§ **Text block**
I’ll be straight up with ya: I am not a fan of middle managers, writ large. I’ve encountered 1-2 good ones in my days hitting the numbers in fish-reeking HQs (“Bring that for lunch ONE more time, Tom, and see what I do!”), but I’ve encountered roughly 946 bad ones. I have stories for days, many of which have been told on this blog over the years, including in posts about how middle managers cripple the bottom line, the potential death of middle management (which will never happen), how little middle managers seem to do in a given day, and — here’s one time I gave them some love — the inherent challenges of being a middle manager.

Let’s see if we can walk through this a little bit.

The basic truth

A lot of people become managers because, in many (all?) organizations, it’s the only way to make more money without going into sales and having a commission option. In such a context, “direct reports” = “more salary.” Very few are aspiring to these roles because they want to guide, shape, and develop employees and their careers; they are aspiring to these roles because they need more money for their family, their needs, their wants, etc. And it’s the only path.

At McKesson in summer 2013, where I was working, I pitched a plan to have a managerial track and an individual contributor track with equivalent salary options. I got laughed out of the room. So, yea.

The part we acknowledge less

OK, so now Marty Middle Manager chased a bunch of direct reports to position his salary and incentives in a better light. Cool. Good for Marty.

The problem is that Marty is also a direct report; he reports to ROI Ronnie and Executive Eddie (dashed line).

Now, do you think Marty is going to prioritize the people he manages, or the people he manages up to?

Right, right.

Some people are capable of both, no doubt. And some people will prioritize and protect their team over their executives.

Is this most people?

Right, right.

§ **Requirement 1**
Echo everything in the post on middle managers from "I’ll be straight" down to "a little bit.".
§ **Requirement 2**
According to the post on middle managers, where and when did the writer pitch a plan for a managerial track and an individual contributor track with equivalent salary options?
§ **Requirement 3**
Using the post on middle managers, explain why a lot of people become managers.

§ **Entries supplied**
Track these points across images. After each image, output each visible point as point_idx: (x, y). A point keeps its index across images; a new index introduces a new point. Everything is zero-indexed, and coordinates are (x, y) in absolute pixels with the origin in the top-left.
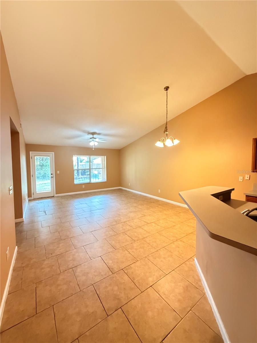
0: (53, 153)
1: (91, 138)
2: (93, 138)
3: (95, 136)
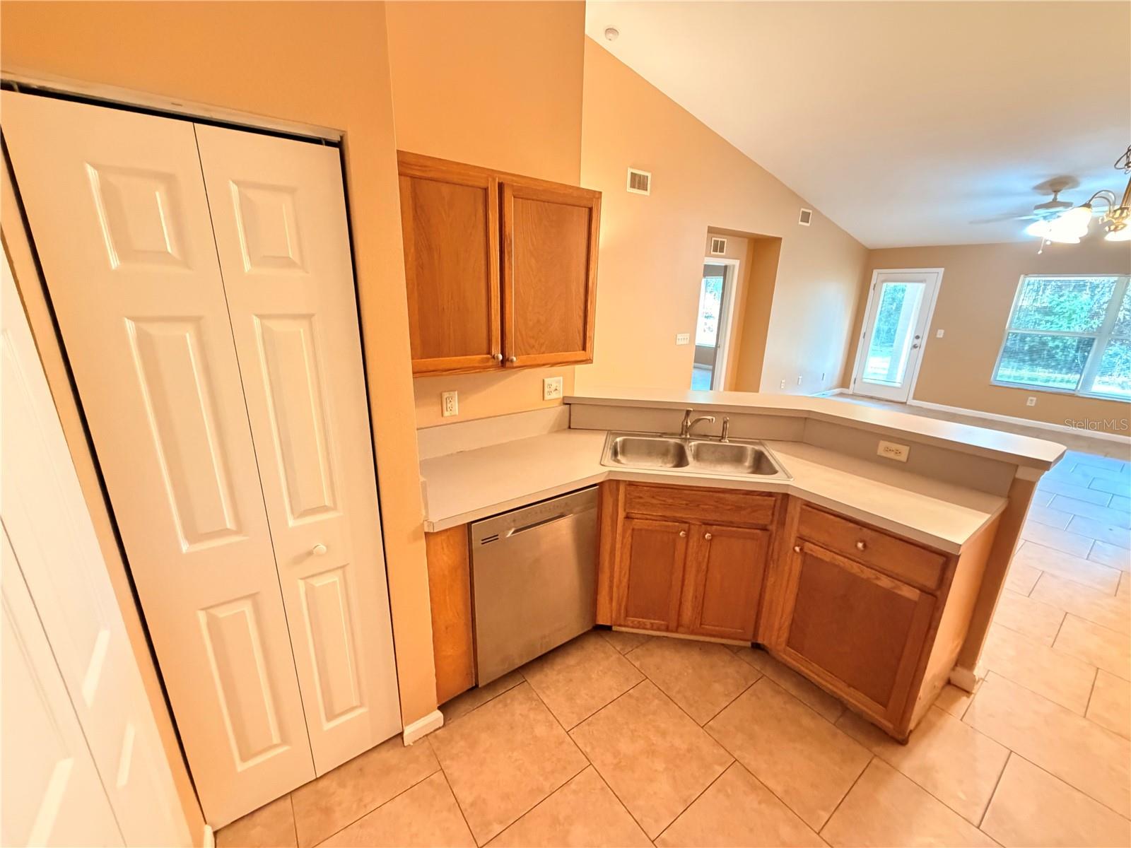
0: (942, 270)
2: (1054, 203)
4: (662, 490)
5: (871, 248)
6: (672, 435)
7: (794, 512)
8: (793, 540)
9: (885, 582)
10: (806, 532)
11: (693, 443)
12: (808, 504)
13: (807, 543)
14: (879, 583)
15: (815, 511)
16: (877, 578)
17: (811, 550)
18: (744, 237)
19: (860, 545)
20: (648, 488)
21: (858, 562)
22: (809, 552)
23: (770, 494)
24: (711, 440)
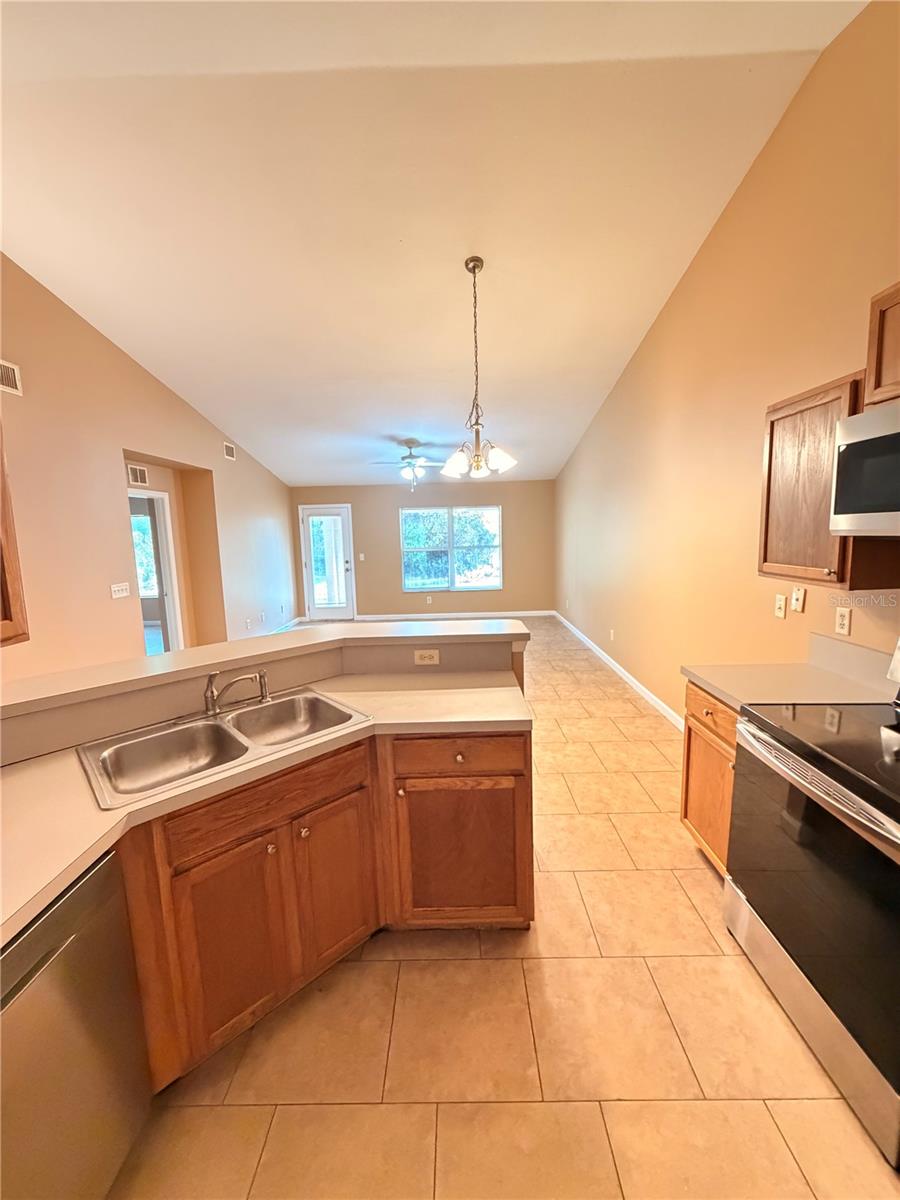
0: (349, 505)
1: (403, 458)
2: (411, 456)
3: (415, 451)
4: (226, 801)
5: (291, 485)
6: (191, 716)
7: (385, 751)
8: (391, 784)
9: (487, 784)
10: (402, 768)
11: (230, 717)
12: (398, 738)
13: (408, 781)
14: (482, 787)
15: (408, 742)
16: (480, 784)
17: (414, 787)
18: (168, 467)
19: (459, 758)
20: (204, 809)
21: (458, 776)
22: (413, 789)
23: (357, 744)
24: (248, 705)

§ **Exercise output 1**
I’ll be straight up with ya: I am not a fan of middle managers, writ large. I’ve encountered 1-2 good ones in my days hitting the numbers in fish-reeking HQs (“Bring that for lunch ONE more time, Tom, and see what I do!”), but I’ve encountered roughly 946 bad ones. I have stories for days, many of which have been told on this blog over the years, including in posts about how middle managers cripple the bottom line, the potential death of middle management (which will never happen), how little middle managers seem to do in a given day, and — here’s one time I gave them some love — the inherent challenges of being a middle manager.

Let’s see if we can walk through this a little bit.

§ **Exercise output 2**
At McKesson in summer 2013.

§ **Exercise output 3**
In many organizations, becoming a manager is the only way to make more money without going into sales and having a commission option. Most aspire to these roles because they need more money for their family, needs and wants, not because they want to guide and develop employees.